- Brief 1
Using the roundtable summary on Liberalism in China below, decide whether each statement agrees with it: (a) Li Qiang says the term Neoliberalism was created by the left in the 1990s; (b) Li Qiang holds that Neoliberalism is a broader concept than Liberalism; (c) Li Qiang convened the discussion. For each, answer yes or no and quote the deciding words.
- Brief 2
In one to three sentences, please explain why, according to the roundtable summary on Liberalism in China below, the consensus among Chinese intellectuals broke down in the 1990s.
- Brief 3
Continue the roundtable summary on Liberalism in China below, starting after its last sentence.

- Text section
How "Liberal" can "Neoliberalism" be in Contemporary China?

A Roundtable Discussion with Professors Li Qiang, Wang Shaoguang and Zhang Weiying.

12 January 2009, 3-5 pm at St. Hughs College, University of Oxford.

 

Summary

The convener of the discussion, Dr. Patricia Thornton, of Merton College, invited the three speakers to consider the question of what Liberalism and Neoliberalism mean in the Chinese context.

Professor Li Qiang began the discussion. According to Li Qiang, Neoliberalism is a term created by the left in the 1990s to discredit economic liberal policies and market reforms in China. Many Chinese scholars are hesitant to consider themselves Neoliberals. Liberalism is a far broader concept than Neoliberalism. Since 1978 until the 1990s consensus existed among Chinese intellectuals regarding a new enlightenment of Liberalism. This consensus began to breakdown in the 1990s following three main challenges to Liberalism: the New Left, which criticised liberal economic policies and certain philosophical tenants of Liberalism; Conservative elements in China; and a strong revival of Confucianism in China at grassroots, popular culture, and academic levels. In essence, for Professor Li, Neoliberalism has an economic agenda and was developed in opposition to China's reforms of the 1980s. Liberalism is a much broader term that refers to a dominant set of ideas and discourse concerning the direction of China and its reforms.

- Raw data

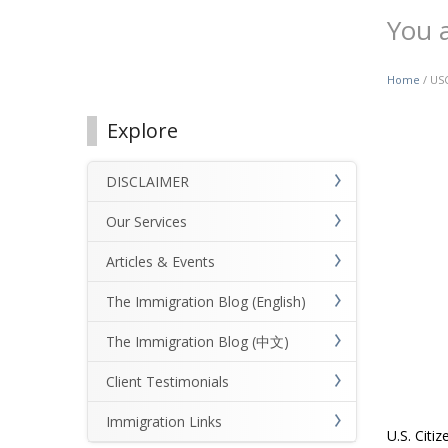
You 
Home
/ USC
Explore
DISCLAIMER
Our Services
Articles & Events
The Immigration Blog (English)
The Immigration Blog (中文)
Client Testimonials
Immigration Links
U.S. Citi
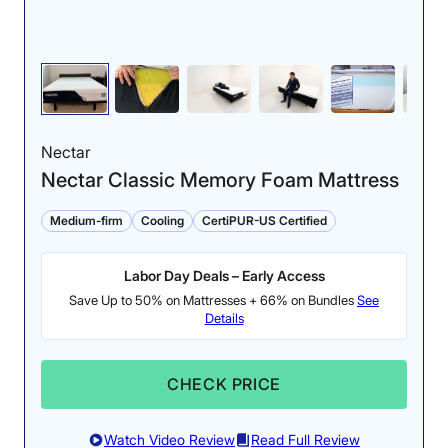
Nectar
Nectar Classic Memory Foam Mattress
Medium-firm
Cooling
CertiPUR-US Certified
Labor Day Deals – Early Access
Save Up to 50% on Mattresses + 66% on Bundles
See
Details
CHECK PRICE
Watch Video Review
Read Full Review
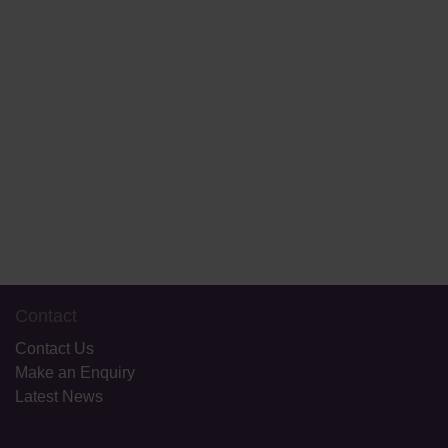
Book a School Tour
Start Your Application
Contact
Contact Us
Make an Enquiry
Latest News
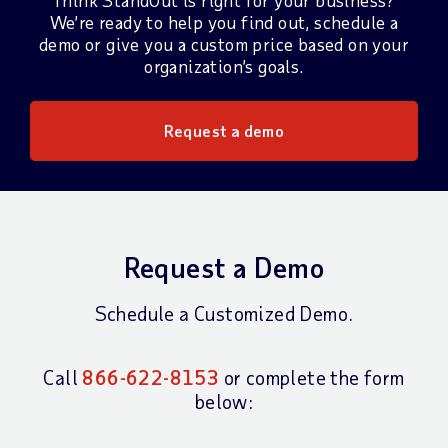
Think StandOut is right for your business?
We’re ready to help you find out, schedule a
demo or give you a custom price based on your
organization’s goals.
Request a demo
Request a Demo
Schedule a Customized Demo.
Call
866-622-8153
or complete the form
below:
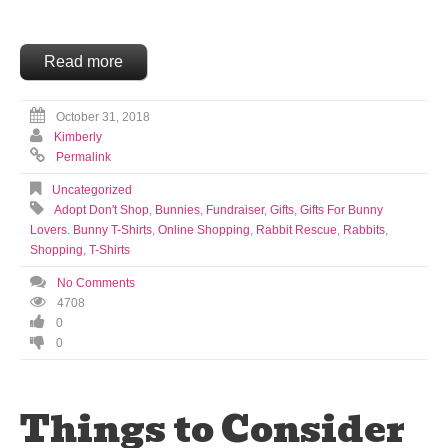
Read more
October 31, 2018
Kimberly
Permalink
Uncategorized
Adopt Don't Shop
,
Bunnies
,
Fundraiser
,
Gifts
,
Gifts For Bunny
Lovers. Bunny T-Shirts
,
Online Shopping
,
Rabbit Rescue
,
Rabbits
,
Shopping
,
T-Shirts
No Comments
4708
0
0
Things to Consider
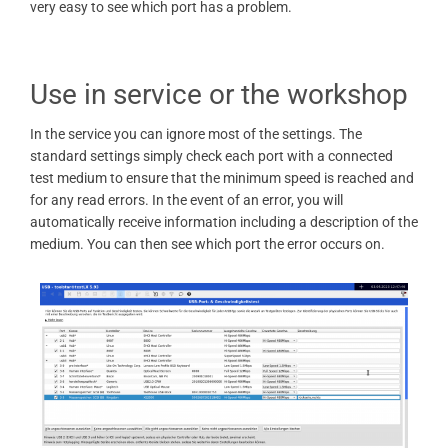
very easy to see which port has a problem.
Use in service or the workshop
In the service you can ignore most of the settings. The
standard settings simply check each port with a connected
test medium to ensure that the minimum speed is reached and
for any read errors. In the event of an error, you will
automatically receive information including a description of the
medium. You can then see which port the error occurs on.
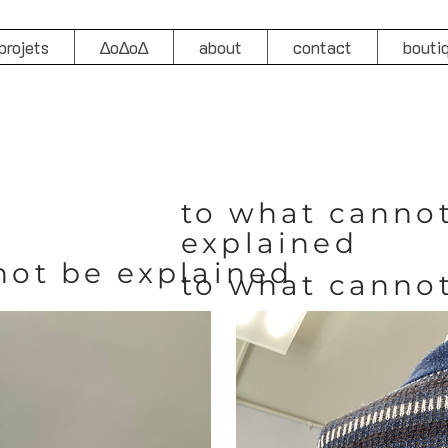
projets
∆o∆o∆
about
contact
bouti
to what canno
explained
not be explained
to what canno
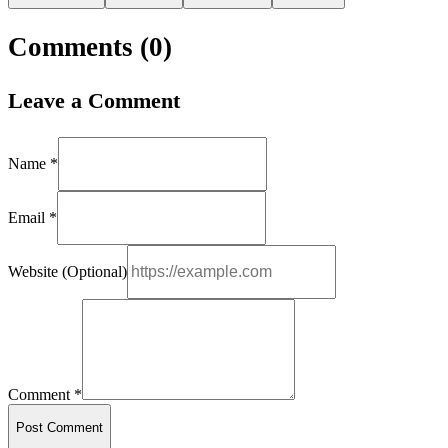
Comments (
0
)
Leave a Comment
Name *
Email *
Website (Optional)
Comment *
Post Comment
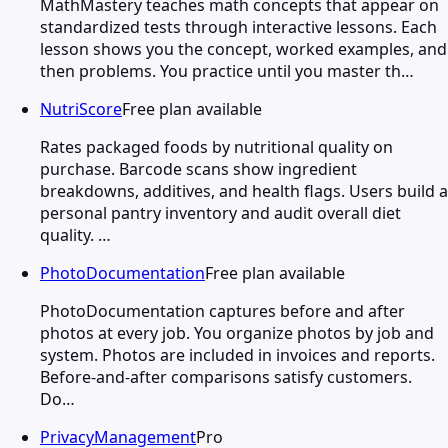
MathMastery teaches math concepts that appear on
standardized tests through interactive lessons. Each
lesson shows you the concept, worked examples, and
then problems. You practice until you master th…
NutriScore
Free plan available
Rates packaged foods by nutritional quality on
purchase. Barcode scans show ingredient
breakdowns, additives, and health flags. Users build a
personal pantry inventory and audit overall diet
quality. …
PhotoDocumentation
Free plan available
PhotoDocumentation captures before and after
photos at every job. You organize photos by job and
system. Photos are included in invoices and reports.
Before-and-after comparisons satisfy customers.
Do…
PrivacyManagement
Pro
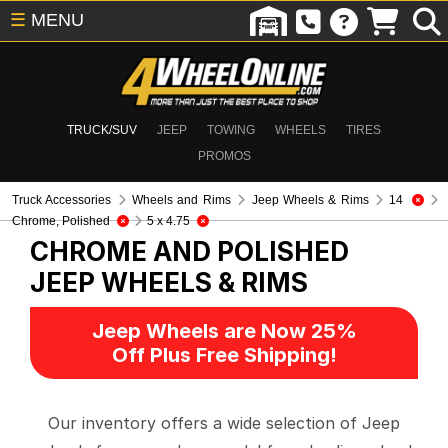
☰
MENU
TRUCK/SUV
JEEP
TOWING
WHEELS
TIRES
PROMOS
Truck Accessories
Wheels and Rims
Jeep Wheels & Rims
14
Chrome, Polished
5 x 4.75
CHROME AND POLISHED
JEEP WHEELS & RIMS
Jeep Wheels are Now 25%
Off Plus Free Shipping!
Our inventory offers a wide selection of Jeep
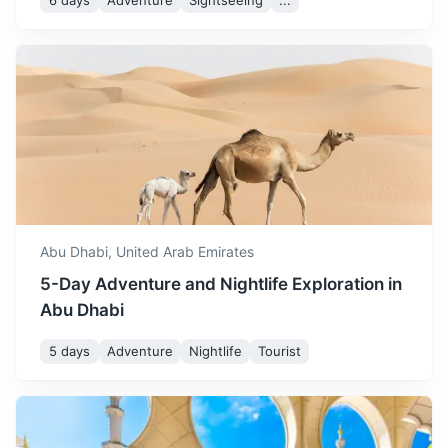
6 days
Adventure
Sightseeing
...
Muscat
The capital of Oman, known for its dazzling souks and
superb seafood, but its terrain brings the biggest thrills.
3h
500 km / 310.7 mi
How to get there
Abu Dhabi,
United Arab Emirates
5-Day Adventure and Nightlife Exploration in
Abu Dhabi
5 days
Adventure
Nightlife
Tourist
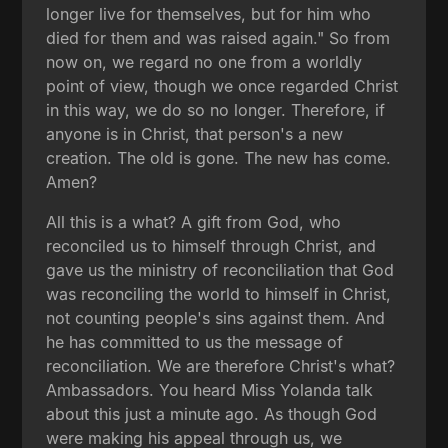
longer live for themselves, but for him who
died for them and was raised again." So from
now on, we regard no one from a worldly
point of view, though we once regarded Christ
in this way, we do so no longer. Therefore, if
anyone is in Christ, that person's a new
creation. The old is gone. The new has come.
Amen?
All this is a what? A gift from God, who
reconciled us to himself through Christ, and
gave us the ministry of reconciliation that God
was reconciling the world to himself in Christ,
not counting people's sins against them. And
he has committed to us the message of
reconciliation. We are therefore Christ's what?
Ambassadors. You heard Miss Yolanda talk
about this just a minute ago. As though God
were making his appeal through us, we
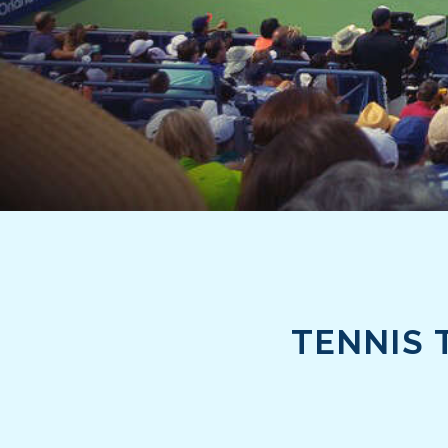
TENNIS 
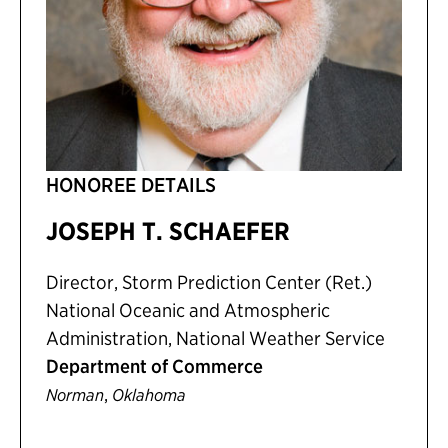
HONOREE DETAILS
JOSEPH T. SCHAEFER
Director, Storm Prediction Center (Ret.)
National Oceanic and Atmospheric
Administration, National Weather Service
Department of Commerce
,
Norman
Oklahoma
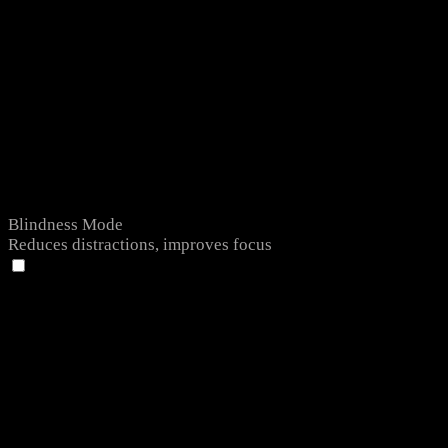
Blindness Mode
Reduces distractions, improves focus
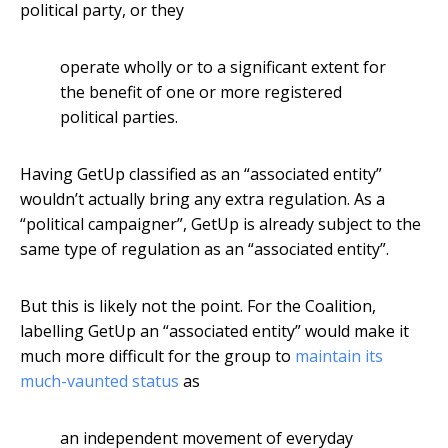
political party, or they
operate wholly or to a significant extent for
the benefit of one or more registered
political parties.
Having GetUp classified as an “associated entity”
wouldn’t actually bring any extra regulation. As a
“political campaigner”, GetUp is already subject to the
same type of regulation as an “associated entity”.
But this is likely not the point. For the Coalition,
labelling GetUp an “associated entity” would make it
much more difficult for the group to
maintain its
much-vaunted status
as
an independent movement of everyday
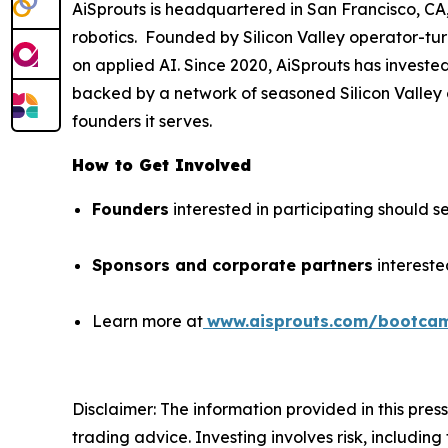
AiSprouts is headquartered in San Francisco, CA, 
robotics. Founded by Silicon Valley operator-tu
on applied AI. Since 2020, AiSprouts has investe
backed by a network of seasoned Silicon Valley o
founders it serves.
How to Get Involved
Founders
interested in participating should se
Sponsors and corporate partners
intereste
Learn more at
www.aisprouts.com/bootca
Disclaimer: The information provided in this press 
trading advice. Investing involves risk, including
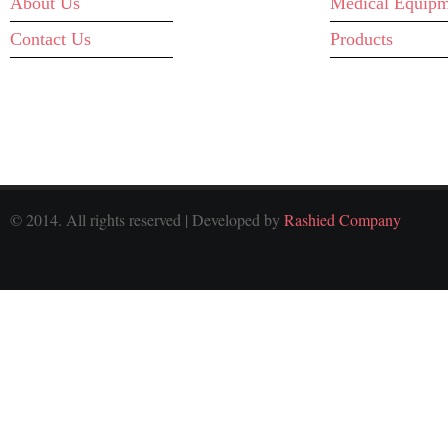
About Us
Medical Equipm
Contact Us
Products
© 2014. All rights reserved | Developed by
Rashied Company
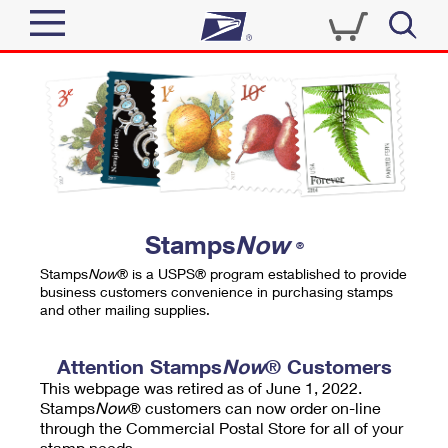
Sign In
Top Searches
Quick Tools
PO BOXES
Track a Package
PASSPORTS
Send
FREE BOXES
Informed Delivery
Stamps
Now
®
Tools
Receive
Stamps
Now
® is a USPS® program established to provide
Find USPS Locations
business customers convenience in purchasing stamps
Click-N-Ship
and other mailing supplies.
Tools
Shop
Buy Stamps
Stamps & Supplies
Tracking
Attention Stamps
Now
® Customers
™
Look Up a ZIP Code
This webpage was retired as of June 1, 2022.
Book Passport Appointment
Shop
Business
Informed Delivery
Stamps
Now
® customers can now order on-line
Calculate a Price
through the Commercial Postal Store for all of your
Stamps
Schedule a Pickup
Intercept a Package
stamp needs.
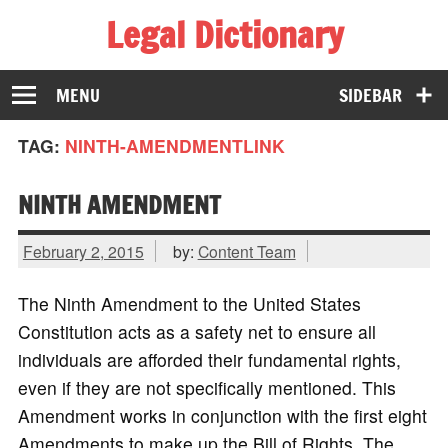
Legal Dictionary
The Law Dictionary for Everyone
MENU
SIDEBAR
TAG:
NINTH-AMENDMENTLINK
NINTH AMENDMENT
February 2, 2015
by:
Content Team
The Ninth Amendment to the United States
Constitution acts as a safety net to ensure all
individuals are afforded their fundamental rights,
even if they are not specifically mentioned. This
Amendment works in conjunction with the first eight
Amendments to make up the Bill of Rights. The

- Exercise result 1
(a) Yes: "Neoliberalism is a term created by the left in the 1990s to discredit economic liberal policies and market reforms in China."
(b) No: "Liberalism is a far broader concept than Neoliberalism."
(c) No: "The convener of the discussion, Dr. Patricia Thornton, of Merton College"

- Exercise result 2
According to Li Qiang, the consensus on a new enlightenment of Liberalism broke down because Liberalism faced three main challenges in the 1990s. These were the New Left, which criticized liberal economic policies and some of Liberalism's philosophical principles; conservative elements in China; and a strong revival of Confucianism at grassroots, popular culture, and academic levels.

- Exercise result 3
 

Professor Wang Shaoguang spoke next on Liberalism in the context of international discourse. For Professor Wang, the debate in China is small, representing a 'tempest in a teacup'. Terms like Neoliberalism and the New Left are difficult to define and apply. They are subject to revision in meaning and considered bad terms. Professor Wang provided an historical overview of Liberalism from the 19th Century, highlighting the second decade of the 20th Century as a golden period for Liberalism. However, in China, Woodrow Wilson's famous 14 points were met with academic disappointment. A division soon emerged in China between Communists, Rightists and Social Democrats. In the Republican era, all academic camps in China embraced at least some elements of Socialism, and rejected Capitalism. For 30 years, China experienced almost no Liberalism. This changed in the 1980s, and Liberalism fully re-emerged in China in the 1990s. Professor Wang identifies two main camps of Liberalism in China: an economic and political camp. The political Liberals are concerned with growing social and economic disparities in China. Overall, for Professor Wang, Liberalism in China cannot be clearly categorised thus it is better to speak about specific issues like land user rights.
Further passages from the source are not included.